(NECN: Jack Thurston, Underhill, Vt.) - "It's surreal," sighed Andrew Fletcher of Underhill, Vt., as he walked across his ruined front yard Friday morning. "I never anticipated it on this scale."
Fletcher's world was turned upside down by flash flooding Thursday night. He lives alongside what's normally a gently-trickling stream at the intersection of Rt. 15 and Cilley Hill Road. But after three or four inches of rain whipped his small town, runoff from a nearby hill turned that stream into a raging river. "As soon as we saw it starting to cut away the road, we knew it was time to get out of here," Fletcher remembered.
Fletcher's garage was wiped out. The yard became an unrecognizable gravel pit. His basement was still full of water Friday morning, and the first floor was caked in mud. "There could be sewage in here," Fletcher said.
The location was one of several dozen in the northern part of the Green Mountain State seriously impacted by flash flooding. A large chunk of Weed Road in Essex fell away. Across town, farmland along Rt. 128 became a new lake.
"There used to be a road here," utility worker Brian Trottier said, as he tried finding a detour. "I'll have to go pretty far out of my way to get to pretty much every location I'm going to."
The mess also closed at least eleven Chittenden County schools for the day, and sent town and state workers scrambling to re-open blocked areas and tally damage estimates. A $1-million threshold qualifies communities for help from FEMA, as Vermont has learned through a series of flooding events over the past few years.

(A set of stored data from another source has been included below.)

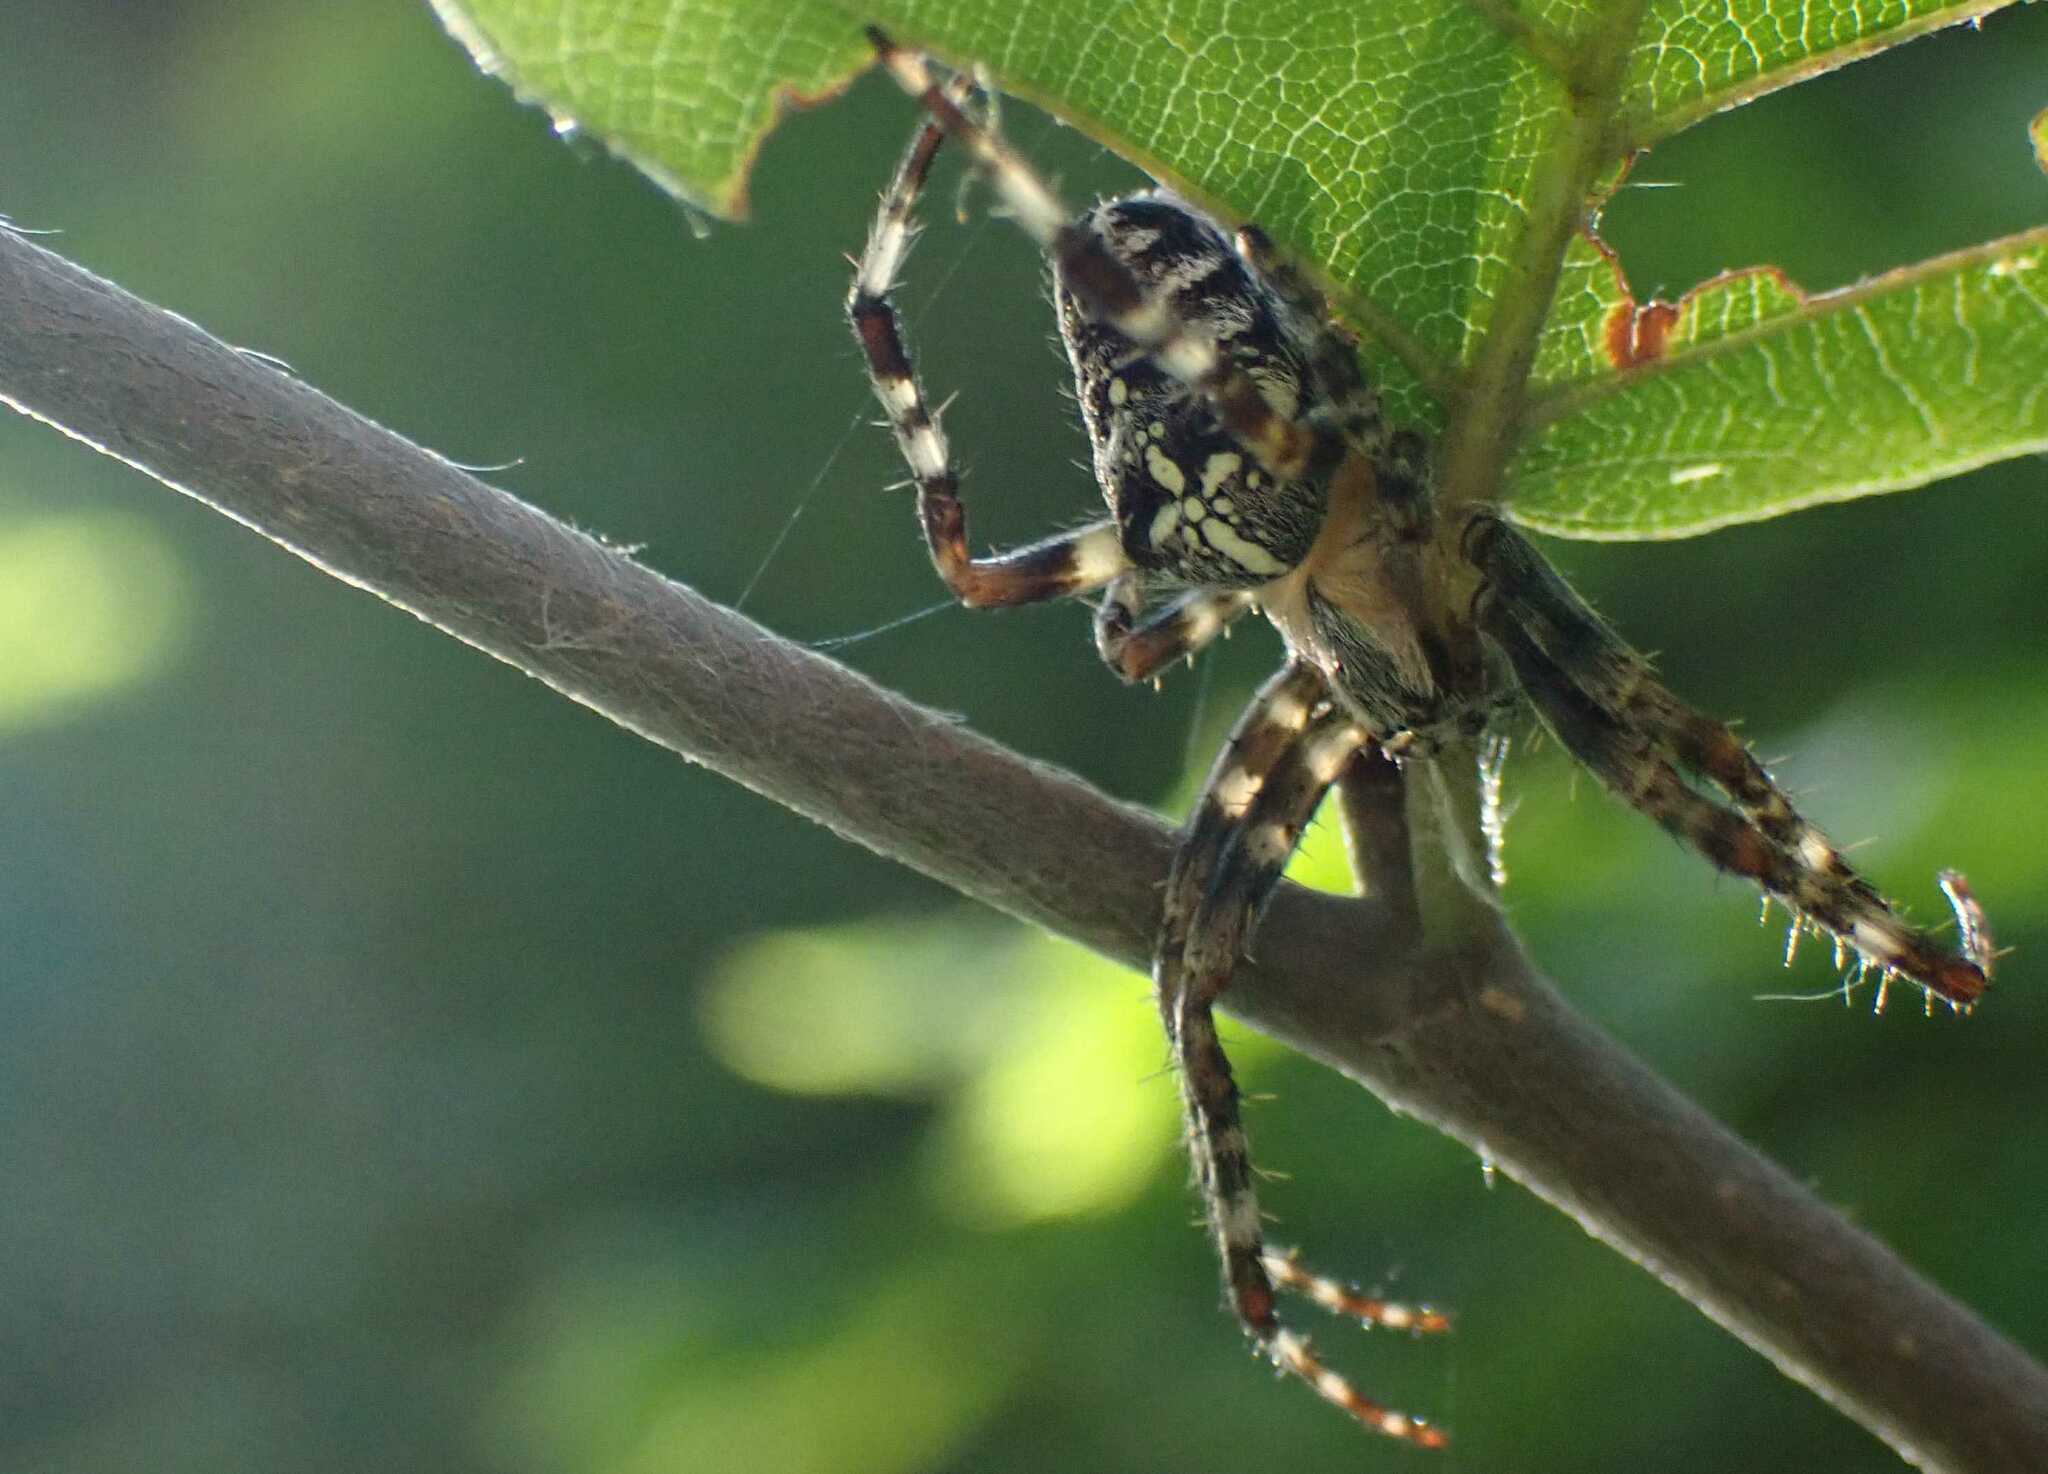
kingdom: Animalia
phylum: Arthropoda
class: Arachnida
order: Araneae
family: Araneidae
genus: Araneus
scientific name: Araneus diadematus
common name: Cross orbweaver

"We can push automatic dial and get the [FEMA] folks on the phone, because we've done it so many times now," said Gov. Peter Shumlin, D-Vt.
The Vt. Agency of Transportation is currently looking statewide at whether it can install new, wider culverts to bear bigger torrents of water. Price and logistics are complicated, admitted Vt. Transportation Secretary Brian Searles. "All these culverts are built for a certain normal, and the question is, 'Is this a new normal?'" he said.
But any culvert improvements would come too late for Andrew Fletcher and his home. Fletcher said he and his wife are expecting a child in November.
"I've got to find a home for my wife and I to live in before our baby's born," Fletcher said. "And that's going to be tricky."
Fletcher told New England Cable News he will not return to the home that was damaged. The property he owns was seriously damaged in spring flooding in 2011, and he said he will just not expose his growing family to more risk by continuing to live there.